══ SOURCE DATA ══

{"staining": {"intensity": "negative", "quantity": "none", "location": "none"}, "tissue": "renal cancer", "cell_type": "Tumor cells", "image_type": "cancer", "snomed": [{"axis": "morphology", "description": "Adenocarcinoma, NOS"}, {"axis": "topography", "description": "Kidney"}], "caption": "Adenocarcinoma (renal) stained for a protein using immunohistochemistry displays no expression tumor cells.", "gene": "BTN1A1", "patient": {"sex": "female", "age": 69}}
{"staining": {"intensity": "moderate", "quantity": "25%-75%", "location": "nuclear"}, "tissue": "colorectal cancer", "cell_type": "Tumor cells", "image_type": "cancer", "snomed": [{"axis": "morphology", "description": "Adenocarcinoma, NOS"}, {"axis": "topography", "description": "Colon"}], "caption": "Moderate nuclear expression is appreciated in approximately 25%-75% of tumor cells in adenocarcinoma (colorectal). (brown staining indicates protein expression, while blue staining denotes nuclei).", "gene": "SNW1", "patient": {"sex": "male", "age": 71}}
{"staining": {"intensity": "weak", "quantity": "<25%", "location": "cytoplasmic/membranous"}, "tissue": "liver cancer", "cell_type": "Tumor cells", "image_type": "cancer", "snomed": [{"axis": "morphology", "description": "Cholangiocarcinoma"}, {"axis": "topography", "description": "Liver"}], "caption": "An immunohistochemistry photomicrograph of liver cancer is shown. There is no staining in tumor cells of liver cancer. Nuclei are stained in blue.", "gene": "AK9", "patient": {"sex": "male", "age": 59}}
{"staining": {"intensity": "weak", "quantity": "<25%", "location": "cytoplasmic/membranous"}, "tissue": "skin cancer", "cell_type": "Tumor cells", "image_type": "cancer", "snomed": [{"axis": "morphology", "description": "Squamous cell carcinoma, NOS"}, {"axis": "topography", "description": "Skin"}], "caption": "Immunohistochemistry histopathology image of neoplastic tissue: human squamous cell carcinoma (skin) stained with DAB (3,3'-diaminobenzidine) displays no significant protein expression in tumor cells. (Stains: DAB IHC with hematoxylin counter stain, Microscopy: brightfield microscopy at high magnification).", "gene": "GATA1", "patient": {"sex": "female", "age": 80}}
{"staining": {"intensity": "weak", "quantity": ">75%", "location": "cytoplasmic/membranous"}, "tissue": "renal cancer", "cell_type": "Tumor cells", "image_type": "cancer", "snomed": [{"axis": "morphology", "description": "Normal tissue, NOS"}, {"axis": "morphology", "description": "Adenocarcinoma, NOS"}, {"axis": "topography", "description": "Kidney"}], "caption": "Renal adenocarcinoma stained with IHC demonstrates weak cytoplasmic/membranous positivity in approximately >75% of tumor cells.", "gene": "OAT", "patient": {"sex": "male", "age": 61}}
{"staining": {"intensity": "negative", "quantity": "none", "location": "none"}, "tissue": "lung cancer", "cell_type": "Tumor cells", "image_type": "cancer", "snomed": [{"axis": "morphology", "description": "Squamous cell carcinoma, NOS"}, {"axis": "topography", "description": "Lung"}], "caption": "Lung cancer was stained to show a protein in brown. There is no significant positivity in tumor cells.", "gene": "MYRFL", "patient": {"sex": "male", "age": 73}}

═══

▸ PROBLEM:
Write the material out exactly, with nothing left out.

▸ ANSWER BOX:
{"staining": {"intensity": "negative", "quantity": "none", "location": "none"}, "tissue": "renal cancer", "cell_type": "Tumor cells", "image_type": "cancer", "snomed": [{"axis": "morphology", "description": "Adenocarcinoma, NOS"}, {"axis": "topography", "description": "Kidney"}], "caption": "Adenocarcinoma (renal) stained for a protein using immunohistochemistry displays no expression tumor cells.", "gene": "BTN1A1", "patient": {"sex": "female", "age": 69}}
{"staining": {"intensity": "moderate", "quantity": "25%-75%", "location": "nuclear"}, "tissue": "colorectal cancer", "cell_type": "Tumor cells", "image_type": "cancer", "snomed": [{"axis": "morphology", "description": "Adenocarcinoma, NOS"}, {"axis": "topography", "description": "Colon"}], "caption": "Moderate nuclear expression is appreciated in approximately 25%-75% of tumor cells in adenocarcinoma (colorectal). (brown staining indicates protein expression, while blue staining denotes nuclei).", "gene": "SNW1", "patient": {"sex": "male", "age": 71}}
{"staining": {"intensity": "weak", "quantity": "<25%", "location": "cytoplasmic/membranous"}, "tissue": "liver cancer", "cell_type": "Tumor cells", "image_type": "cancer", "snomed": [{"axis": "morphology", "description": "Cholangiocarcinoma"}, {"axis": "topography", "description": "Liver"}], "caption": "An immunohistochemistry photomicrograph of liver cancer is shown. There is no staining in tumor cells of liver cancer. Nuclei are stained in blue.", "gene": "AK9", "patient": {"sex": "male", "age": 59}}
{"staining": {"intensity": "weak", "quantity": "<25%", "location": "cytoplasmic/membranous"}, "tissue": "skin cancer", "cell_type": "Tumor cells", "image_type": "cancer", "snomed": [{"axis": "morphology", "description": "Squamous cell carcinoma, NOS"}, {"axis": "topography", "description": "Skin"}], "caption": "Immunohistochemistry histopathology image of neoplastic tissue: human squamous cell carcinoma (skin) stained with DAB (3,3'-diaminobenzidine) displays no significant protein expression in tumor cells. (Stains: DAB IHC with hematoxylin counter stain, Microscopy: brightfield microscopy at high magnification).", "gene": "GATA1", "patient": {"sex": "female", "age": 80}}
{"staining": {"intensity": "weak", "quantity": ">75%", "location": "cytoplasmic/membranous"}, "tissue": "renal cancer", "cell_type": "Tumor cells", "image_type": "cancer", "snomed": [{"axis": "morphology", "description": "Normal tissue, NOS"}, {"axis": "morphology", "description": "Adenocarcinoma, NOS"}, {"axis": "topography", "description": "Kidney"}], "caption": "Renal adenocarcinoma stained with IHC demonstrates weak cytoplasmic/membranous positivity in approximately >75% of tumor cells.", "gene": "OAT", "patient": {"sex": "male", "age": 61}}
{"staining": {"intensity": "negative", "quantity": "none", "location": "none"}, "tissue": "lung cancer", "cell_type": "Tumor cells", "image_type": "cancer", "snomed": [{"axis": "morphology", "description": "Squamous cell carcinoma, NOS"}, {"axis": "topography", "description": "Lung"}], "caption": "Lung cancer was stained to show a protein in brown. There is no significant positivity in tumor cells.", "gene": "MYRFL", "patient": {"sex": "male", "age": 73}}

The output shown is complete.